How SQLFire Replicates Tables

SQLFire replicates every single row of a replicated table synchronously to each table replica in the target server group(s). With synchronous replication, table reads can be evenly balanced to any replica in the cluster, with no single member becoming a contention point.

SQLFire replicates data to all peers in the server groups where the table was created. Replication occurs in parallel to other peers over a TCP channel.

SQLFire replicates table data both when a new table is initialized in a cluster and when replicated tables are updated.

Replication at Initialization

When a non-persistent ("memory only") replicated table is created in a peer or server, it initializes itself using data from another member of the server group that hosts the table. A single data store member in the server group is chosen, and data for the table is streamed from that member to initialize the new replica. If the selected member fails during the replication process, the initializing process selects a different member in the server group to stream the data.

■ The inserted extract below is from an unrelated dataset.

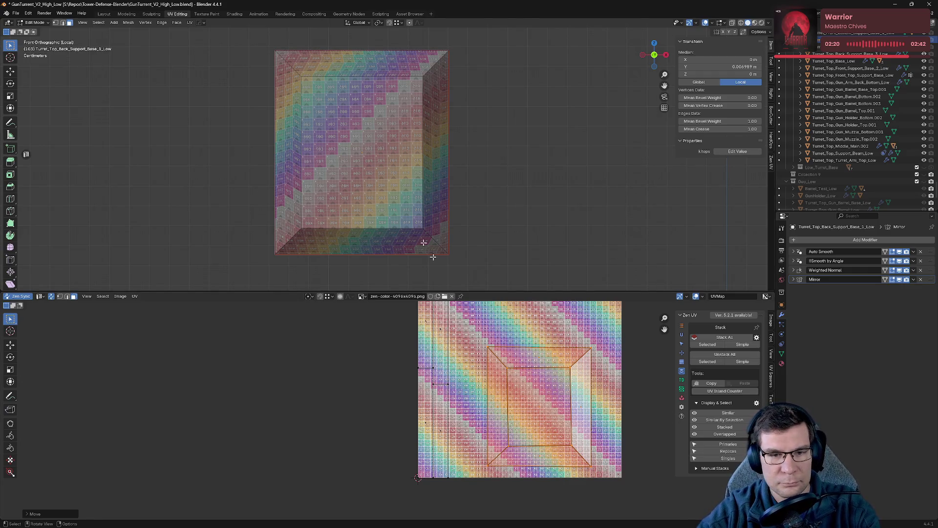
pyautogui.click(681, 388)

Replication During Updates

When an application updates a replicated table, SQLFire distributes the update to all replicas in parallel, utilizing the network bandwidth between individual members of the cluster. The sending peer or server locks the updated row locally, and then distributes the update to the replicas. After each of the replicas processes the update and responds with an acknowledgment message, the originating SQLFire peer returns control to the application. The update process is conservative in order to ensure that all copies of a replicated table contain consistent data. Each receiver processes the update entirely, applying constraint checks if necessary and updating the local table data, before responding with an acknowledgment. Each operation on a single row key is performed atomically per replica, regardless of how many columns are being read or updated.